Google led me to a floor plan of level 2.5, but so far, not to any explanation of how it got numbered thusly.  If McCormick Place were built by Microsoft, I'd conclude that the level has been out of beta for a few years now, and is now finally safe enough for general use.  Even so, most experienced users would wait a few floors and get off on level 5.0. 

Whatever the reason, I suppose we can be grateful that at least they named it using the metric system. History suggests that it could have been a lot worse...

RichardSolo 1800 Update

I briefly posted a few days ago about the RichardSolo 1800 battery pack. Here's a quick update from the RSNA battlefront on this device.

After lunch today, a friend noted that her iPhone was down in the red. Mine was down to about 40%, so out came the 1800 -- an hour later, her phone was back up to 100%. Another hour later, mine was back up to 85%.

Collectively it seems that we got just under 1.5 full charges out of the device -- an encouraging first test.

Made it to Chicago

I made it safely to Chicago (and the RSNA meeting) from a place that is at least 20 degrees warmer. It was a fine flight until the last 30 minutes, when we descended into a cloud. We then experienced enough bumps to make us think we were hitting snowballs during the rest of our way down.

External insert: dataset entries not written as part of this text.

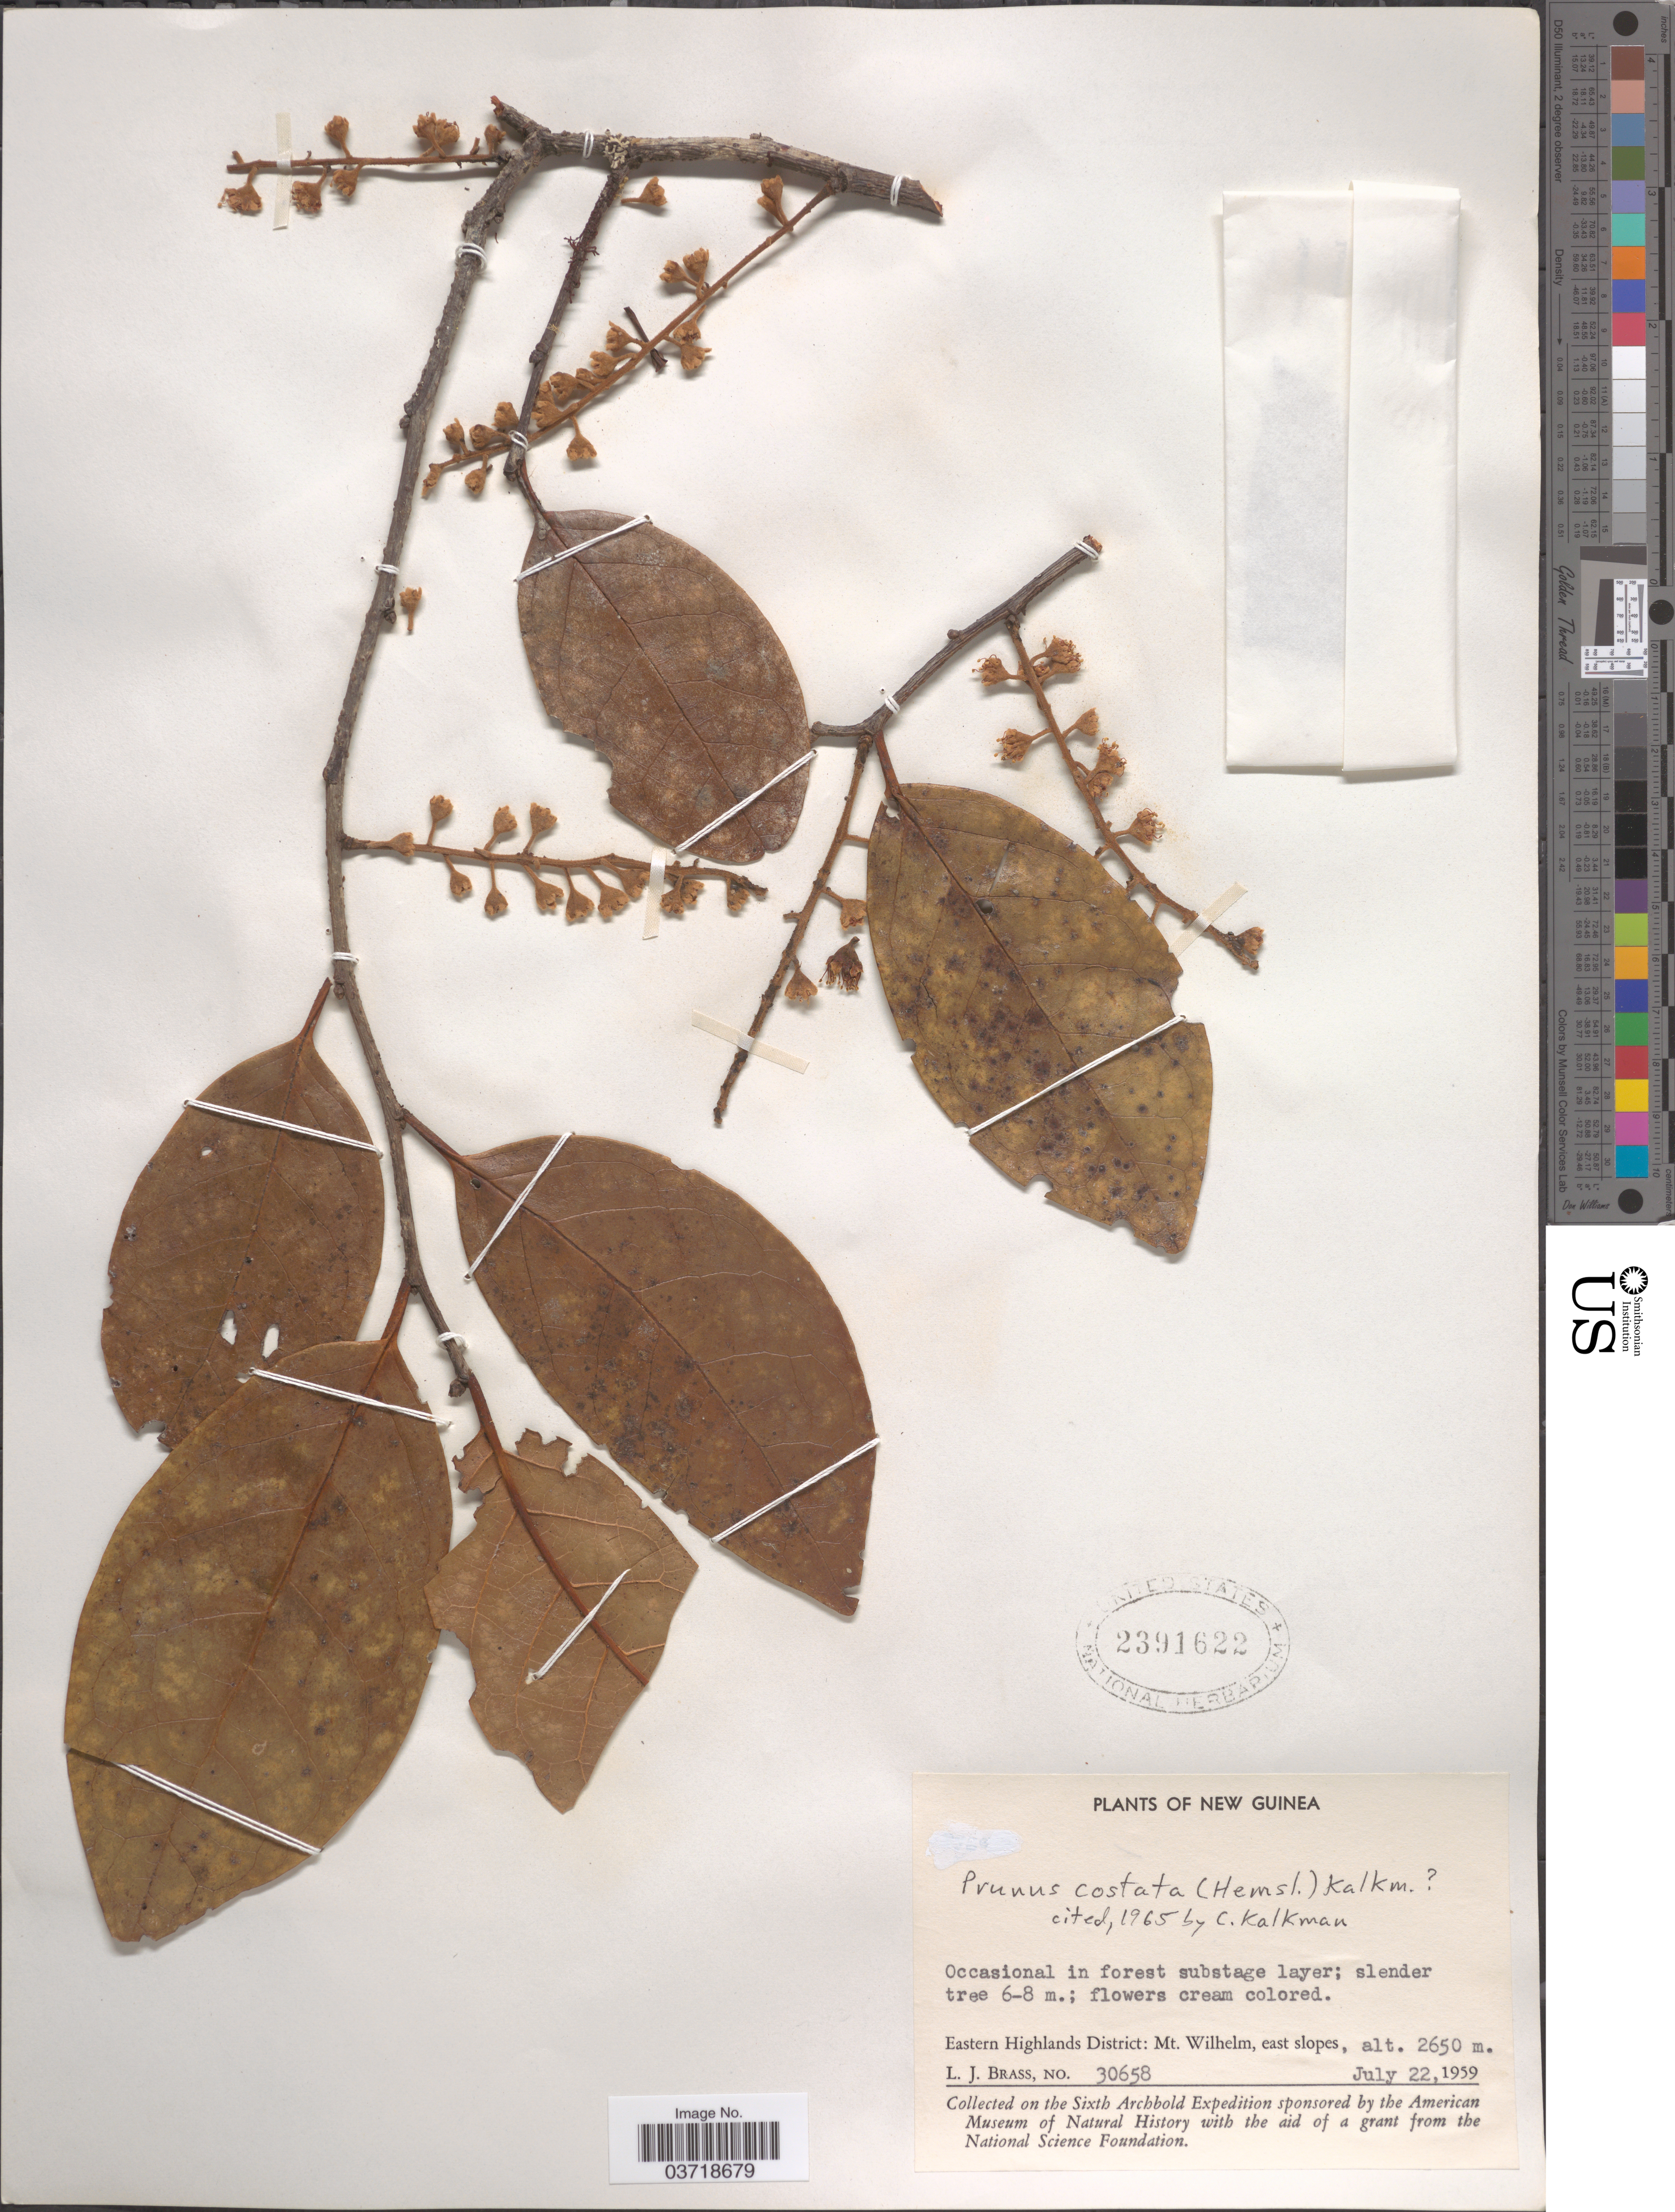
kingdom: Plantae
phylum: Tracheophyta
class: Magnoliopsida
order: Rosales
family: Rosaceae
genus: Prunus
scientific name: Prunus costata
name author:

Chicago currently has about an inch or two of accumulated snow on the ground. The iPhone picture above from my hotel room hints at some of the drear awaiting one without. The wind coming in off Lake Michigan feels at times like it could strip the flesh right off one's face.

Fortunately, I bought all of my winter hiking gear along except for one key ingredient: the polypro underwear. Alas, the Chicago branch of REI is about 3 miles away from my hotel -- a tad too far for me to feel like walking in this weather. I'm only here for a few short days, so I'll just pretend that my legs aren't that cold.